**İncelenecek Metin:**
....................

Esed rejimine ait bir uçağın saldırısıyla perşembe günü 3 Türk askerinin şehit olması üzerine gözler yeniden Fırat Kalkanı operasyonuna çevrildi. ÖSO güçlerinin El-Bab'a 1 km yaklaştığı günlerde gerçekleşen bu saldırının Rus uçağının düşürüldüğü 24 Kasım'ın yıldönümüne denk gelmesi manidar bulundu.
Suriye tarafı saldırıyı sahiplenmezken Rus yetkililer de olayın kendileri ile ilgili olmadığını Türk tarafına iletmekle kalmadı. Failin Suriye'ye ait bir uçak olduğu bilgisini Ankara ile paylaştı. Kimi yorumlarda Rusya'nın Suriye üzerinden Türkiye'ye ders verdiği ve Halep konusunda sıkıştırdığı söylendi. Kimi analizlerde ise Türkiye'nin El-Bab'a yürüyüşünden rahatsız olan Esed rejimi içinden bir grubun bunu yapabileceği dile getirildi.
Ankara ise ihtiyatlı; tepki vermeden önce araştırmasını derinleştiriyor. Rusya ile Suriye hava sahasındaki işbirliğinin sekteye uğraması da istenmiyor, Esed rejimi ile sıcak çatışmaya girmek de... Temel kaygı, bir provokasyonla Fırat Kalkanı operasyonunun hedeflerinden uzaklaşmamak yönünde. Fırat Kalkanı'nın ana amacı Deaş unsurlarının sınırdan temizlenmesi ve PYD- YPG unsurlarının kantonları birleştirmesine engel olmaktı. Türkiye destekli ÖSO güçleri bu yolda önemli kazanımlar gerçekleştirdi. El-Bab'ın ele geçirilmesine günler kaldı; Mümbiç'in YPG'den temizlenmesi de oldukça yakın bir hedef. Hatta Türkiye cephede Rakka'nın Deaş'tan temizlenmesinde rol alabilecek etkinliğe ulaştı.

....................

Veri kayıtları
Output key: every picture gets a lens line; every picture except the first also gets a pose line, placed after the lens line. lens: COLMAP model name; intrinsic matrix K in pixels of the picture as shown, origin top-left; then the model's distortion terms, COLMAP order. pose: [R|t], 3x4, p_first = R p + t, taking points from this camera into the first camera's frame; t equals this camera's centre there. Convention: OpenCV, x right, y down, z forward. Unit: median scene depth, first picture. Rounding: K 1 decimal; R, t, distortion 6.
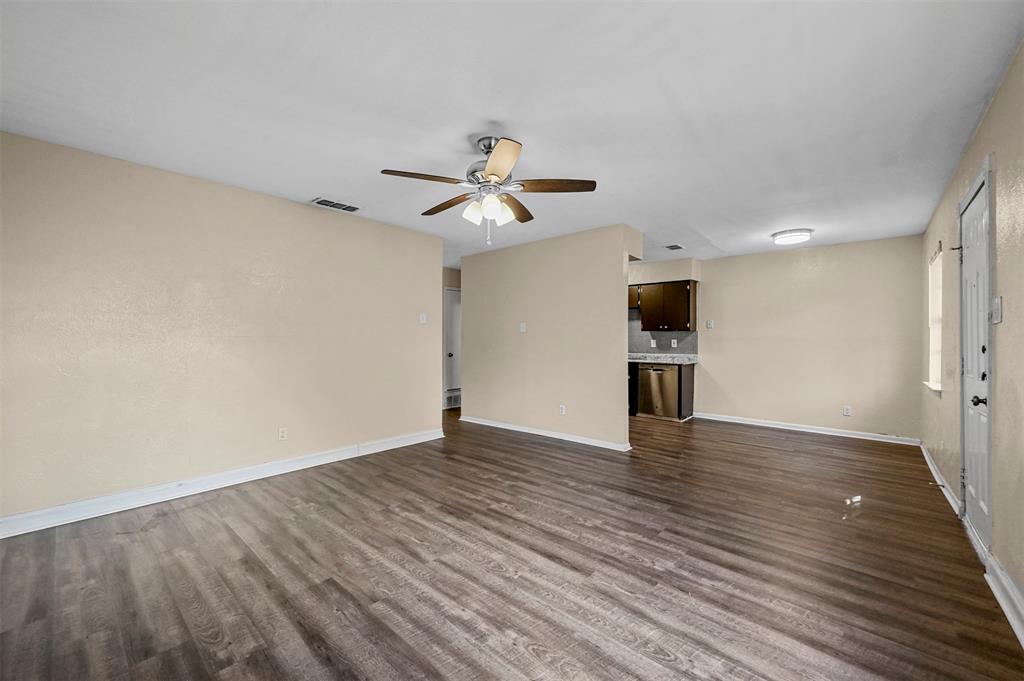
lens RADIAL K [[404.2, 0, 502.7], [0, 404.2, 340.9], [0, 0, 1]] dist [-0.000581, 0.002008]
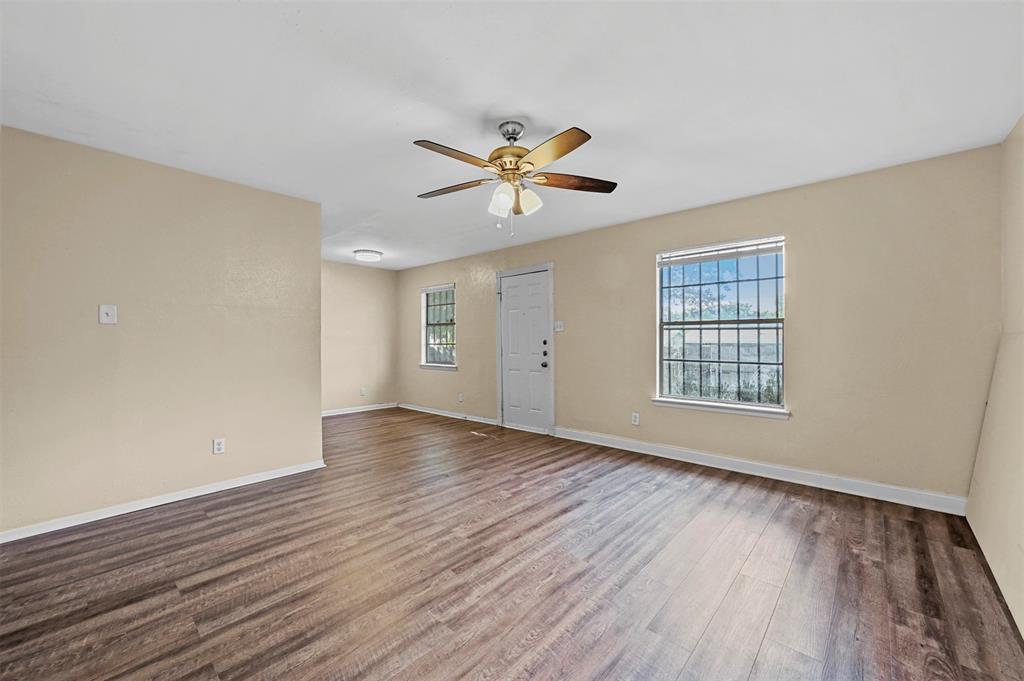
lens RADIAL K [[404.2, 0, 516.1], [0, 404.2, 345.7], [0, 0, 1]] dist [-0.000581, 0.002008]
pose [[-0.012637, -0.016153, 0.999790, -0.943590], [0.002594, 0.999866, 0.016187, -0.002131], [-0.999917, 0.002798, -0.012594, 0.974778]]
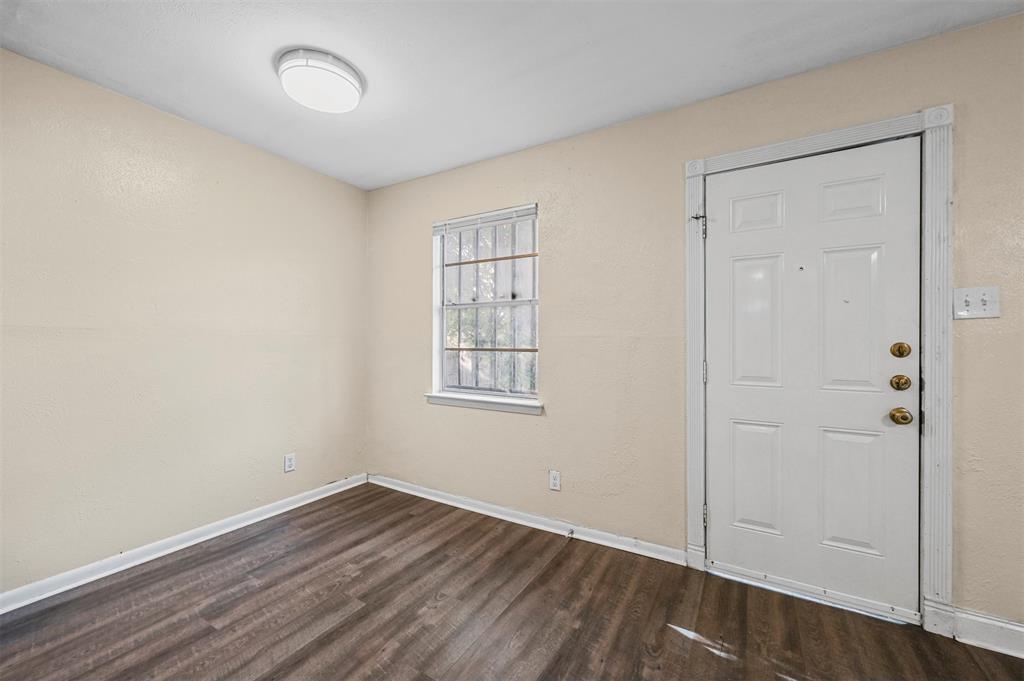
lens RADIAL K [[404.2, 0, 511.1], [0, 404.2, 340.3], [0, 0, 1]] dist [-0.000581, 0.002008]
pose [[-0.202806, -0.004527, 0.979209, 0.464748], [-0.006943, 0.999971, 0.003185, 0.000536], [-0.979194, -0.006153, -0.202831, 1.557038]]
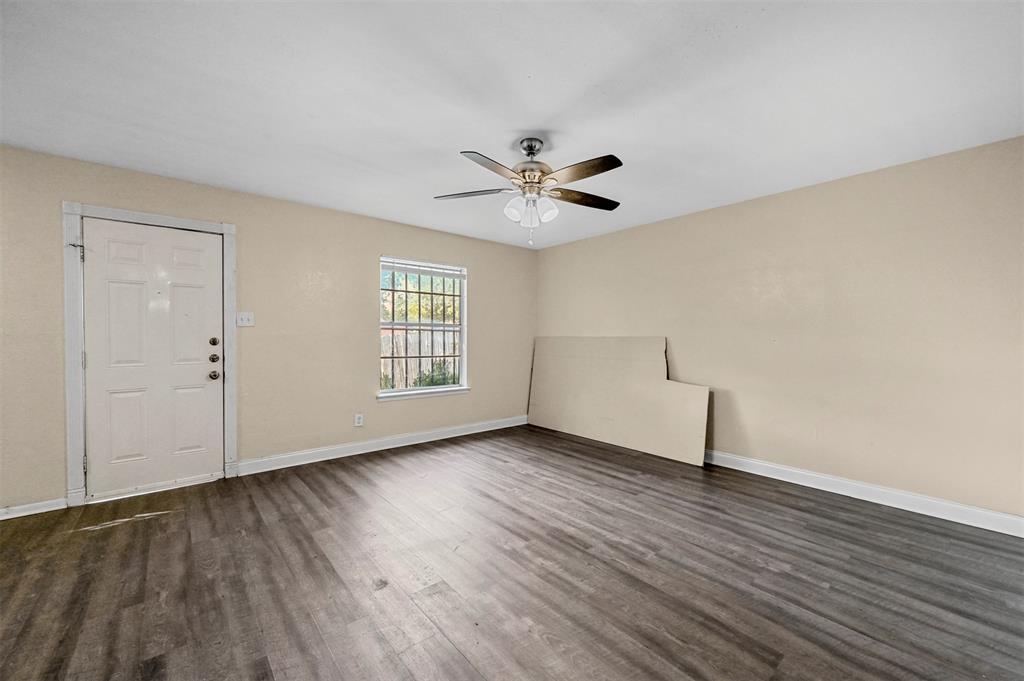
lens RADIAL K [[404.2, 0, 509.5], [0, 404.2, 340.4], [0, 0, 1]] dist [-0.000581, 0.002008]
pose [[-0.992427, -0.006634, 0.122657, -0.104277], [-0.006133, 0.999971, 0.004467, -0.001298], [-0.122683, 0.003681, -0.992439, 1.963177]]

....................

**Anladıklarınızı Sınayın:**
**1.** Fırat Kalkanı operasyonu hakkındaki metinde geçen "Ankara ise ihtiyatlı; tepki vermeden önce araştırmasını derinleştiriyor." cümlesini İngilizceye çevirin.
**2.** Kayıtların başından "345.7], [0, 0, 1]] dist [-0.000581, 0.002008]" ifadesini içeren satıra kadar uzanan bölümü (iki uç da dahil) "picture" yerine "image" gelecek biçimde değiştirip yeniden yazın, geri kalan her şeyi aynen koruyun. Cevabınıza resimleri eklemeyin.

**Cevap Anahtarı:**
**1.** Ankara, for its part, is cautious; it is deepening its investigation before reacting.

**2.**
Output key: every image gets a lens line; every image except the first also gets a pose line, placed after the lens line. lens: COLMAP model name; intrinsic matrix K in pixels of the image as shown, origin top-left; then the model's distortion terms, COLMAP order. pose: [R|t], 3x4, p_first = R p + t, taking points from this camera into the first camera's frame; t equals this camera's centre there. Convention: OpenCV, x right, y down, z forward. Unit: median scene depth, first image. Rounding: K 1 decimal; R, t, distortion 6.
lens RADIAL K [[404.2, 0, 502.7], [0, 404.2, 340.9], [0, 0, 1]] dist [-0.000581, 0.002008]
lens RADIAL K [[404.2, 0, 516.1], [0, 404.2, 345.7], [0, 0, 1]] dist [-0.000581, 0.002008]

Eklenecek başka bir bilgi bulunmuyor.